= Passage given =
If all you want to do is register voters, you can probably do that without legal advice. But if you’re planning to lobby legislators, advocate for policy change in multiple states, invite candidates to events, or explore setting up a 501(c)(4) alongside your 501(c)(3), getting legal guidance before you act is worthwhile.
Lobbying rules vary significantly by state. Organizations operating in multiple states face a layered compliance landscape: federal rules plus each state’s registration and reporting requirements. Mistakes in this area don’t just carry financial penalties; they can threaten your tax-exempt status.
The rules are publicly available. But knowing which rules apply to your organization, in your state, at your level of activity, and with your risk profile, that’s where the complexity lives.

The Bottom Line

Nonprofits have more room to engage in the political sphere than most leaders realize, but that room has real boundaries, and those boundaries shift depending on your tax status, who you’re talking to, and what you’re saying.

= Supplied material =
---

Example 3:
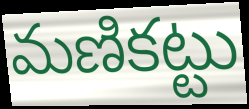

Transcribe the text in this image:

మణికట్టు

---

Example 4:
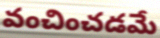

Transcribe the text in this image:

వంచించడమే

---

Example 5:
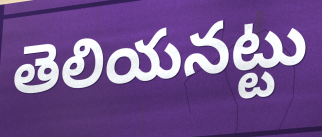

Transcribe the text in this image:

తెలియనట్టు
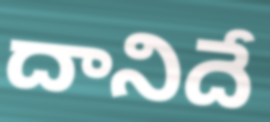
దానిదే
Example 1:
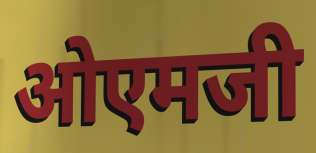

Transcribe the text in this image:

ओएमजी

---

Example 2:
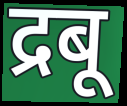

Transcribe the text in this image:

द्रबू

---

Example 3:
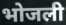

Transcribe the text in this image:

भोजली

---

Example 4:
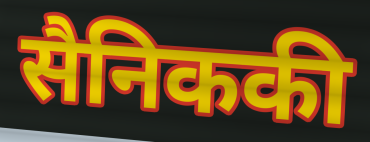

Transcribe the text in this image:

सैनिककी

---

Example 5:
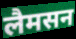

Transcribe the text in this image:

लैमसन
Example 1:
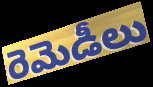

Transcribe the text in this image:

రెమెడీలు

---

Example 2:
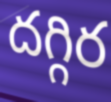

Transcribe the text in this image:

= Given instruction A =
Please translate this sentence from the passage on nonprofits and political activity into Spanish: "Lobbying rules vary significantly by state."
= Given instruction B =
Answer these questions using the passage on nonprofits and political activity:
(i) Which activity does it say you can probably do without legal advice?
(ii) Besides financial penalties, what can mistakes in lobbying compliance threaten?
(iii) On which three things do the boundaries depend, according to "The Bottom Line"?
= Given instruction C =
Resume the passage on nonprofits and political activity after its last sentence and write the next paragraph.

= Expected output A =
Las normas sobre cabildeo varían considerablemente de un estado a otro.

= Expected output B =
(i) Registering voters.
(ii) Your tax-exempt status.
(iii) Your tax status, who you're talking to, and what you're saying.

= Expected output C =
If you’re a 501(c)(3), you can educate, advocate broadly, register voters, and lobby within limits. You cannot endorse candidates, name specific bills in conversations with legislators, or register voters by party.
If you’re a 501(c)(4), you have significantly more flexibility, including the ability to endorse candidates, take positions on specific legislation, and make independent expenditures.
And if you need to do both, that’s possible with the right structure and compliance practices in place.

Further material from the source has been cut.